I tried to balance my contribution with a matching donation to the ACLU and made sure to keep up the phone calls to my NYS Senator for the imminent gay marriage vote.  But Darksmiles did some research and found that one of the churches took a pray-away-the-gay stance on homosexuality and argued that even a donation earmarked only for repair made atheists complicit in the church’s abusive practices.  Darksmiles wrote:

It sounds like the point is moot in this case, but if it ever comes up again, I don’t think you should feel comfortable making the same choice again, Leah. I think most people have become so used to bible-based discrimination that they can’t recognize how awful it is anymore – after all it is hard to live day in and day out with the knowledge that many of your friends and neighbors have some truly evil thoughts in their hearts.

Take “pray-away-the-gay” programs and conflation of innocent sexual practices with “sin” on most Sundays and replace it with “cleanse-your-blood-of-Jewishness” and anti-Jewish sermons most Sundays and set it against a backdrop of widespread anti-Jewish social stigma and legal discrimination. It is horrifying, is it not? Fixing what doesn’t need to be fixed and trampling on human rights in the process is not an organization that deserves respect even when lying on the ground. At most don’t kick them, but don’t help them back up either.
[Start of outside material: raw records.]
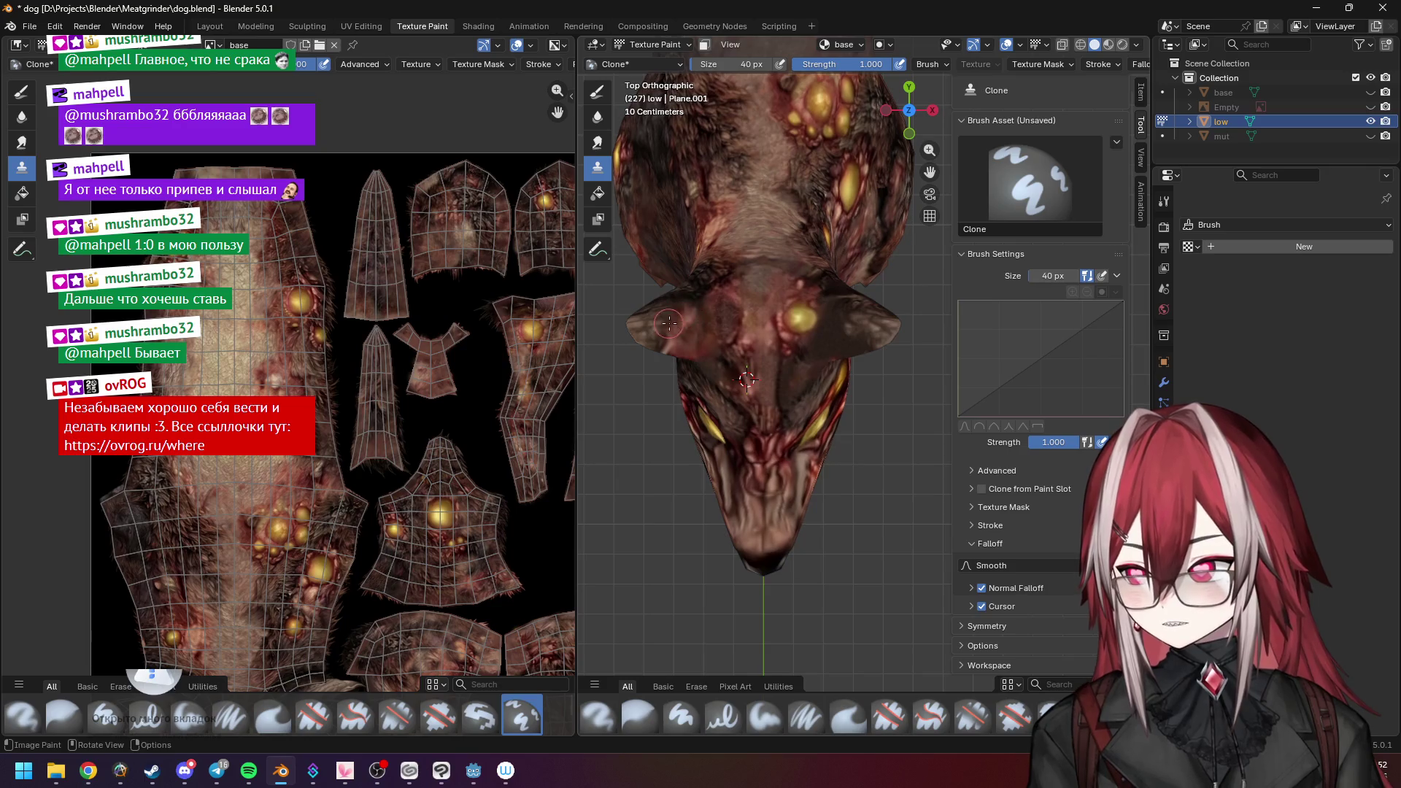
mouse_move(745, 369)
middle_mouse_down("ctrl")
mouse_move(732, 355)
mouse_move(749, 331)
middle_mouse_up("ctrl")
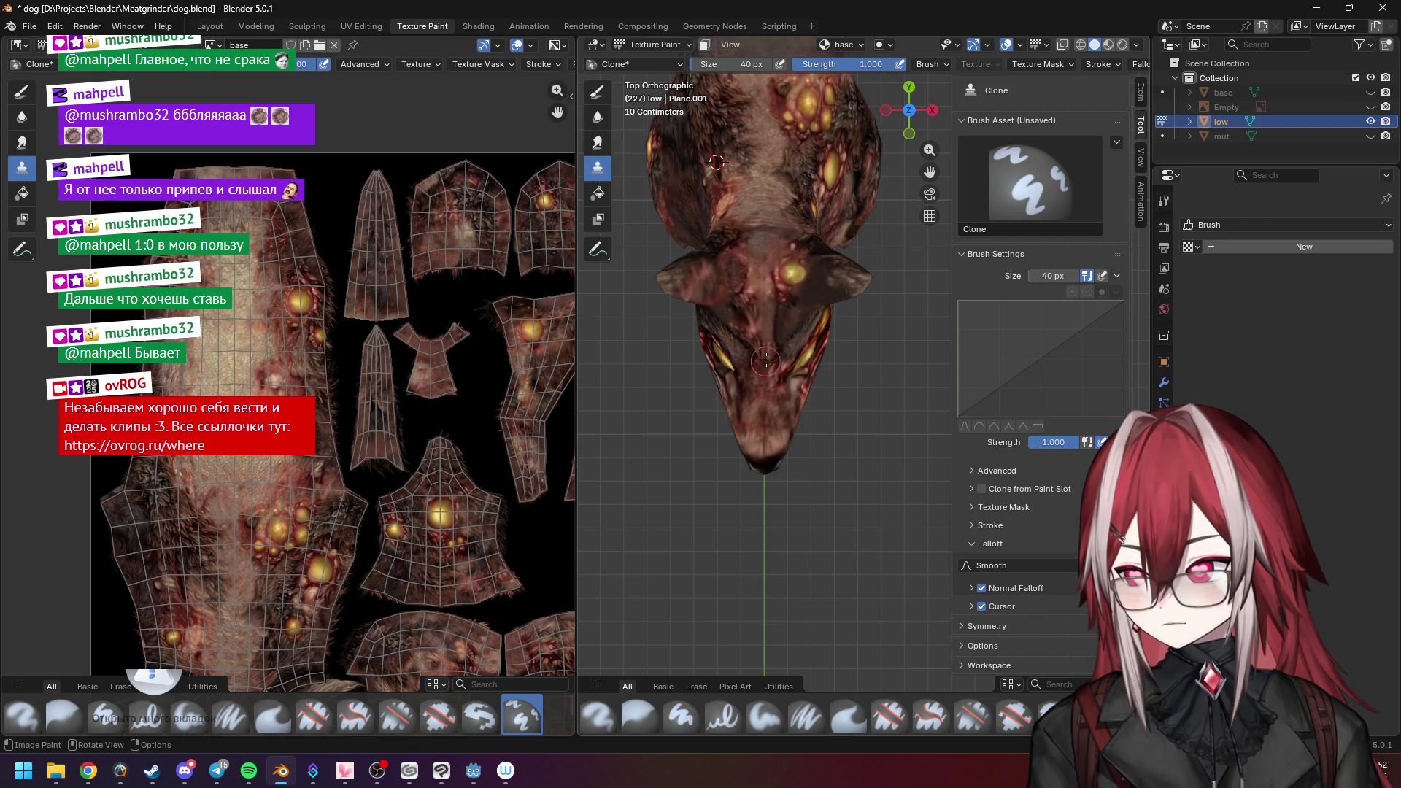
mouse_move(779, 360)
middle_mouse_down()
mouse_move(771, 311)
mouse_move(801, 312)
middle_mouse_up()
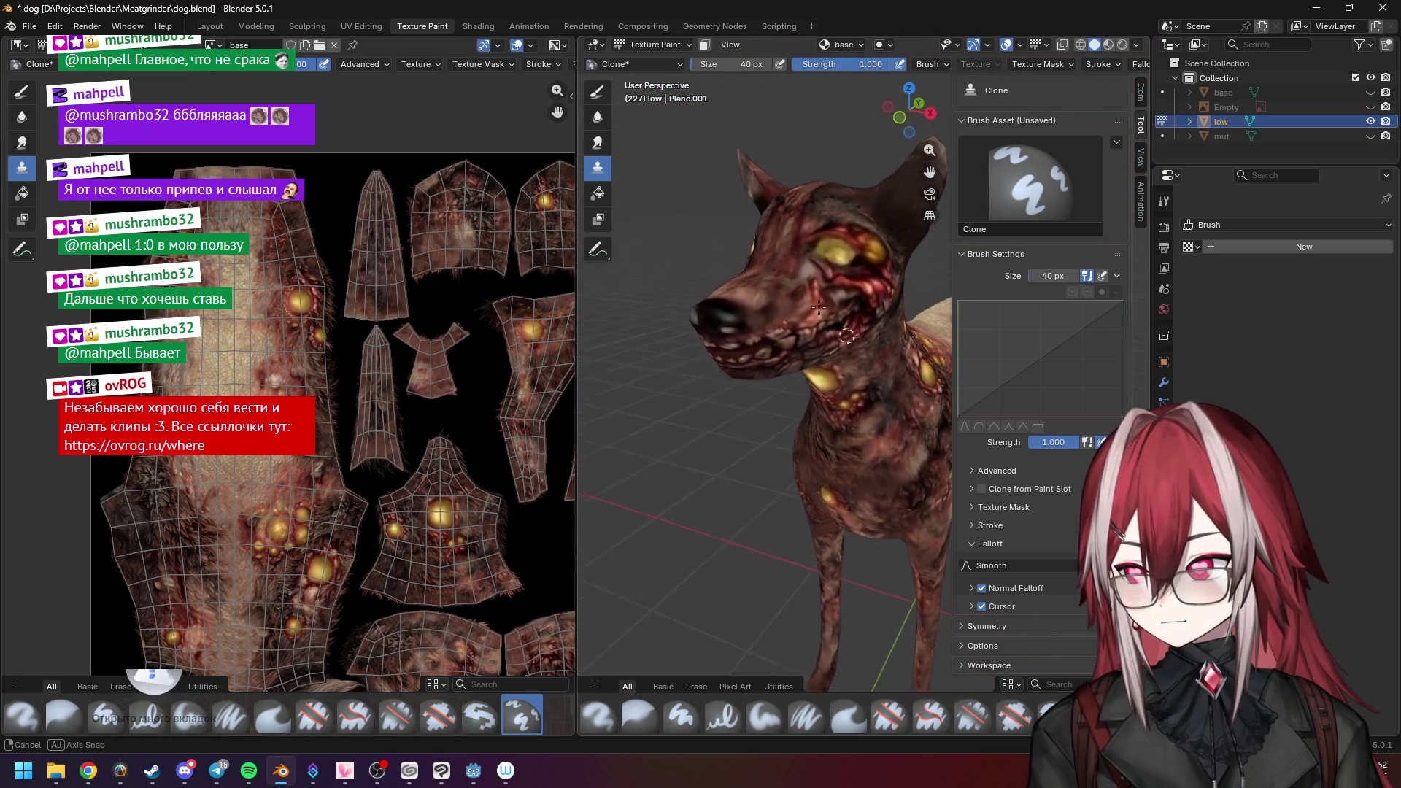
Review the dog's head and front from several sides, then save dog.blend with Ctrl+S.
middle_click_drag(779, 288, 864, 386)
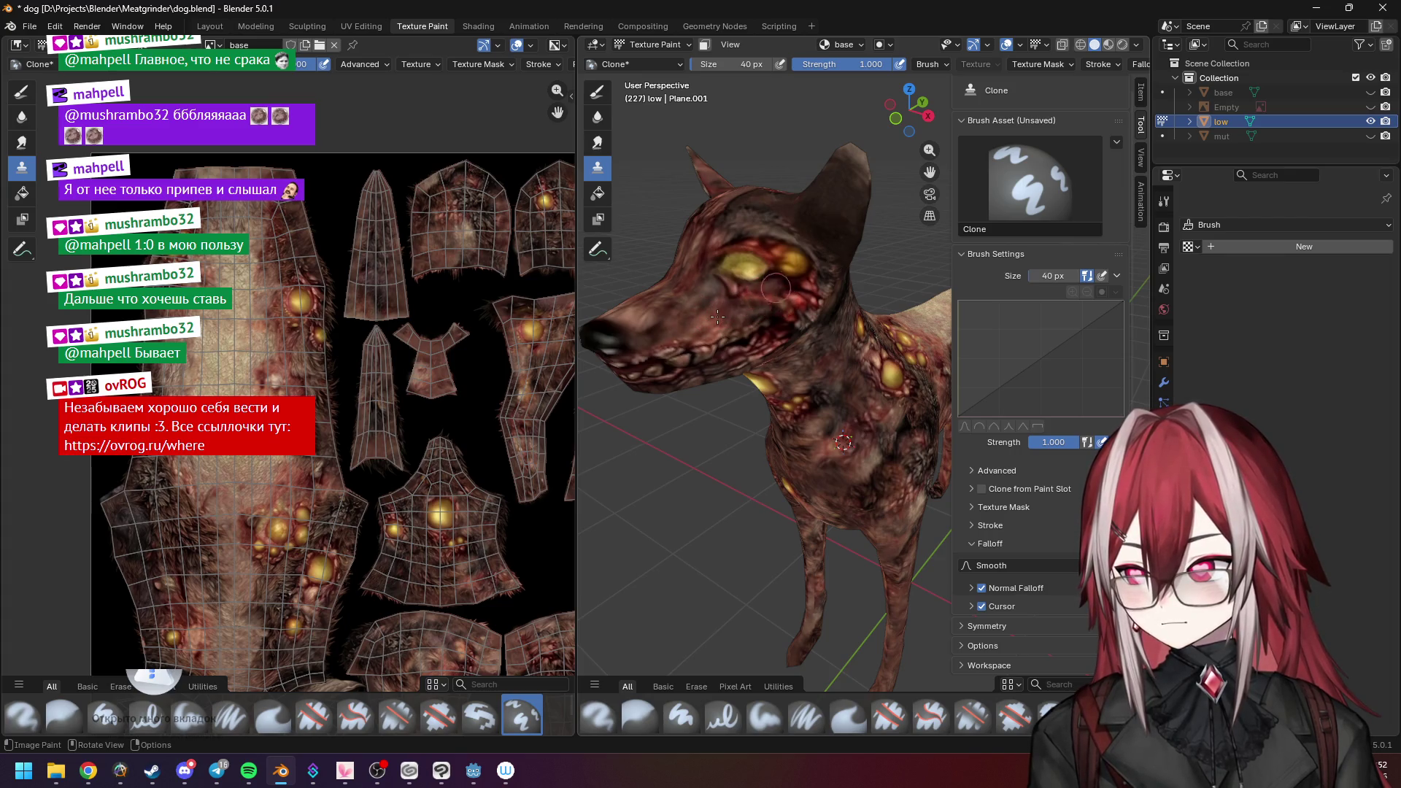
middle_click_drag(718, 317, 776, 325)
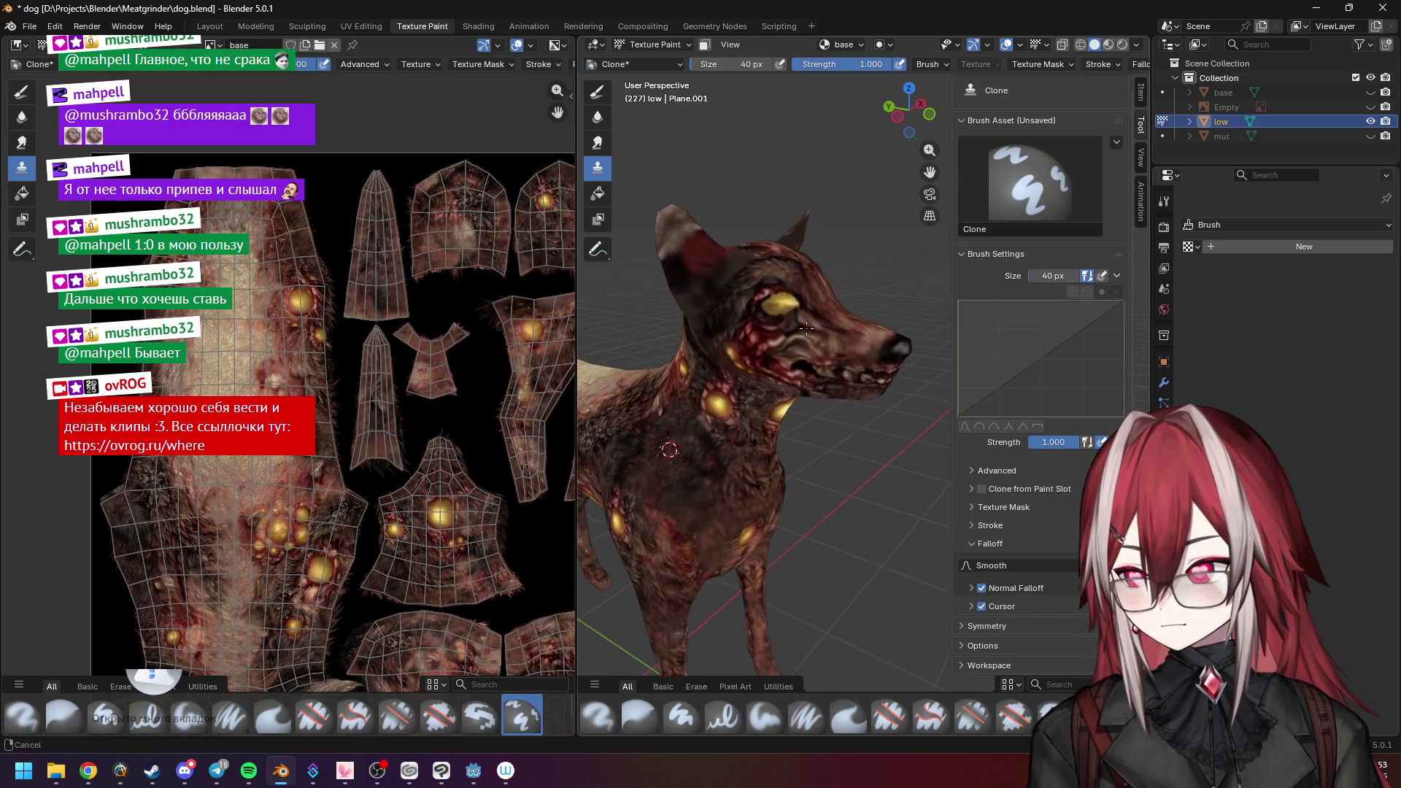
middle_click_drag(775, 325, 827, 326)
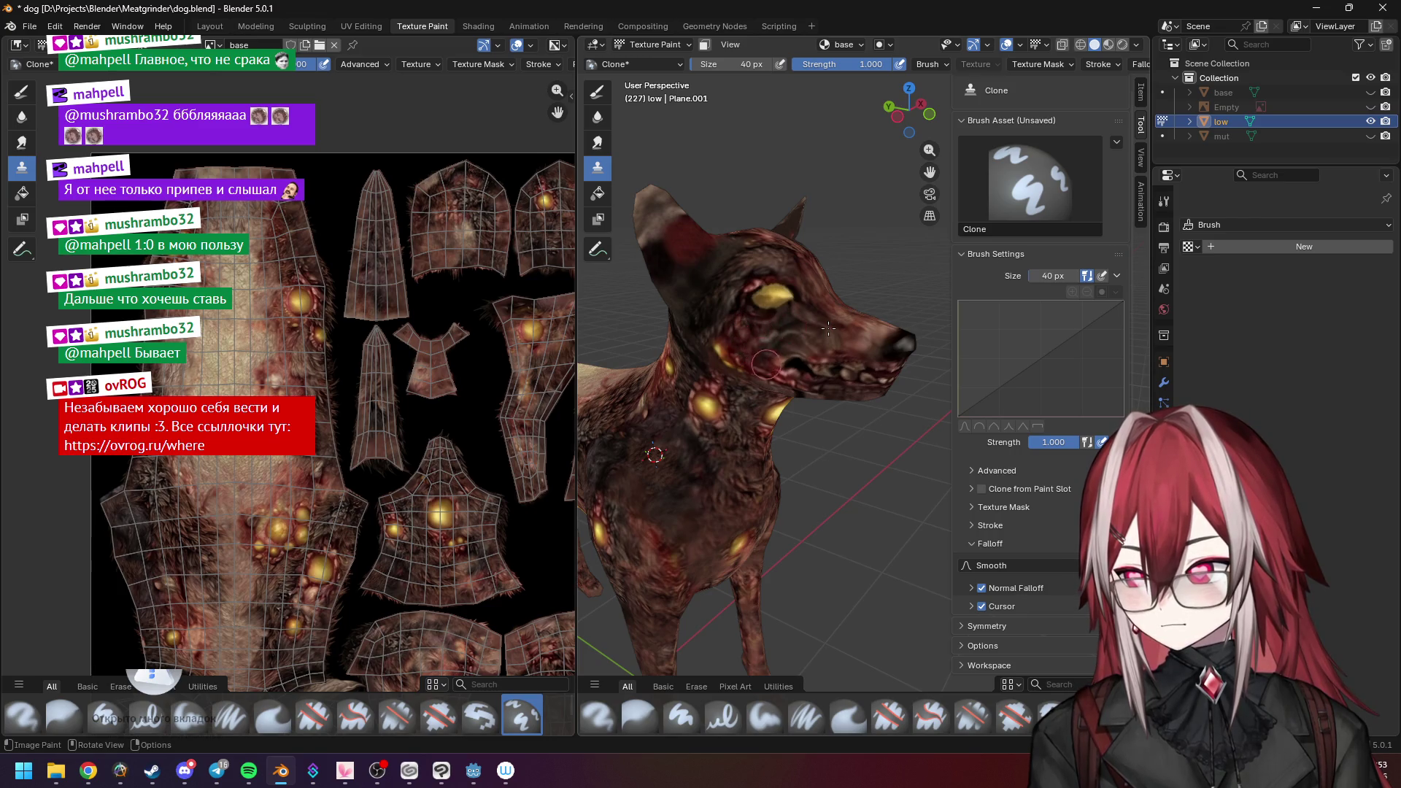
mouse_move(827, 327)
middle_mouse_down()
mouse_move(781, 277)
mouse_move(778, 228)
middle_mouse_up()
I’m for the rule of law as well, but there are limits to which organizations anyone of conscience should help (although everyone already subsidizes churches in the U.S.). One simply does not help neo-nazis repaint after someone paints a rainbow on their building.

I’m honestly not sure what the correct course of action is.  My action in donation and promoting the drive was not pure altruism.  I saw an opportunity for atheists to go for the moral high ground by helping Christians who were attacked despite the ‘you were asking for it’ reaction we get every time one of our billboards are defaced.

When we atheists are already despised and distrusted in large swathes of the country, we have to be visible saints just to make any headway.  It’s just another analogous case of Fannie Hurst’s maxim that, because of prevailing prejudices, “A woman has to be twice as good as a man to go half as far.”  Even though the churches turned out not to need the help, the drive generated positive coverage of atheists and may have made a personal impression on members of the affected parishes

That’s a tolerable ends-oriented argument for organizing and promoting the collection.  By these criteria, I could decide if I ought participate in the fund by trying to estimate the positive long-term boost for atheists and comparing it to the cost of failing to hinder a churches dangerous anti-gay beliefs.  I might be able to boost  the net benefit if I balanced the donation with a larger gift to LGBT activist group.  But I feel the strongest tie to virtue ethics, so there’s a whole other dimension to the problem.

Am I using this as an opportunity to better form my character?  Almost certainly not.

I take more pleasure in giving to charity when I can use the money not only to do good but as a cudgel against my enemies, as in this killing them with kindness PR coup.  As was the case in the ethical case study of my Senior Gift contribution, I looked for an opportunity to feed my pride by ostentatiously following duty in giving to a group I disliked in a manner meant to expose their lack of charity in comparison.  Hardly a sacrifice, if it affords me an opportunity to feel superior.

Although the net external effect of the fundraising might be positive, my personal contribution was probably poorly chosen, since pride and contempt (particularly masked by outward virtue) are stumbling blocks for me.

Any advice on how to handle this kind of choice in the future?  Does any one have tips on how to avoid in indulging my Kantian pride?